====== Source document

3. Steroidogenesis Using Minced Testis Assay

Anti-androgens and anti-estrogens act via a number of direct mechanisms in addition to those which directly involve the steroid hormone receptors. One prominent mechanism of anti-hormonal activity is inhibition of hormone synthesis by inhibiting the activity of P450 enzymes in the steroid pathway. Such activity could be detected in a fairly simple in vitro procedure with minced testicular tissue obtained from adult male rats. Although for many of the pesticides known to alter this pathway the parent material is active, testing a "metabolically activated" fraction would enhance the utility of this assay. Further development and validation of this assay is required. Leydig cell cultures could be used in place of the minced testis culture; the results are more precise, but the technique is more difficult.

4. Additional Enzyme Assays (e.g., placental aromatase and thyroid peroxidase)(2)

One critical enzyme present at very low levels in the testis is aromatase, which converts testosterone to estradiol and is another P450 enzyme. It was proposed because human placental aromatase is commercially available and could be used in vitro to assess the effects of toxicants on this enzyme fairly easily. An additional enzyme under consideration, and commercially available, is thyroid peroxidase; one can assess effects of toxicants on this enzyme as well. These enzyme assays are still under consideration by the STWG.

B. Mammalian Subjects - in vivo Assays

In vivo assays are more apical; that is, they incorporate endocrine-specific endpoints but disruption of a number of hormone regulation/delivery mechanisms can be evaluated at once. In addition, the in vivo assays allow evaluation of mechanisms of hormonal action that cannot be isolated in in vitro assays.

============
====== Data excerpts

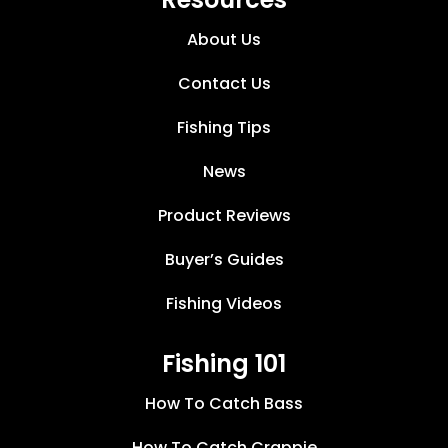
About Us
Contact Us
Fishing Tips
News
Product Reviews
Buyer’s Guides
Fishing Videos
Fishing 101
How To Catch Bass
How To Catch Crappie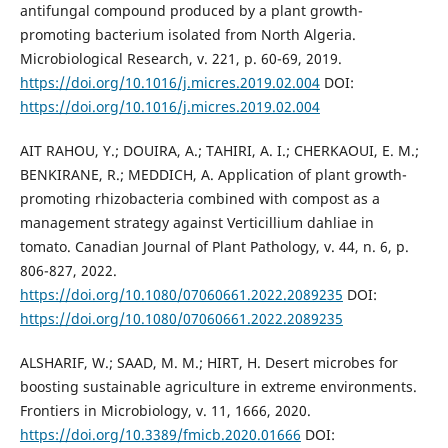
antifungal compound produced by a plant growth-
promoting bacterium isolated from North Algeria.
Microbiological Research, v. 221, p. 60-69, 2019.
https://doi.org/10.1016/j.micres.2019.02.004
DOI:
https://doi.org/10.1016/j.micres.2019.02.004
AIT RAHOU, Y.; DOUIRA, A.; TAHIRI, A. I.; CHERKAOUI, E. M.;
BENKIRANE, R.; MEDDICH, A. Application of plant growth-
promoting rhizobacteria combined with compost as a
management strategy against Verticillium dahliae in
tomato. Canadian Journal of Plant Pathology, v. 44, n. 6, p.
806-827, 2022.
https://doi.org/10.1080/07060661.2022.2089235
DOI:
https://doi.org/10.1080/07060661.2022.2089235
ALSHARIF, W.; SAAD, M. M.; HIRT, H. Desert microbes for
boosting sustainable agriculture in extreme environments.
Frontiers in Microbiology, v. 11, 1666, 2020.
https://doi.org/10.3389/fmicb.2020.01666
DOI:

============

**Questions on the material:**
• A. List every section heading in the passage on endocrine screening assays.
• B. Pick up the passage on endocrine screening assays after its final sentence and keep writing.

**Activity answers:**
• A.
- 3. Steroidogenesis Using Minced Testis Assay
- 4. Additional Enzyme Assays (e.g., placental aromatase and thyroid peroxidase)(2)
- B. Mammalian Subjects - in vivo Assays

• B.
1. Female: Uterotrophic Assay

A 3-day Uterotrophic Assay for estrogenicity or anti-estrogenicity in immature (18-21 day old) or adult ovariectomized female rat. Females are injected sc or ip with the chemical for 3 days and necropsied 6 hours after the last dose. This assay, which is one of several used for over 50 years, has been used for thousands of estrogenic chemicals, including hundreds of xenoestrogens. Some of the xenobiotics of current concern, e.g., bisphenol A, were identified in such assays in 1938. The assay detects estrogens and anti-estrogens and should incorporate weighing and histological examination, including the percent of endometrial luminal epithelial cells in the proliferative cycle, of the uterus (the examination could be accomplished in the Developmental Thyroid/Uterotrophic Assay described below).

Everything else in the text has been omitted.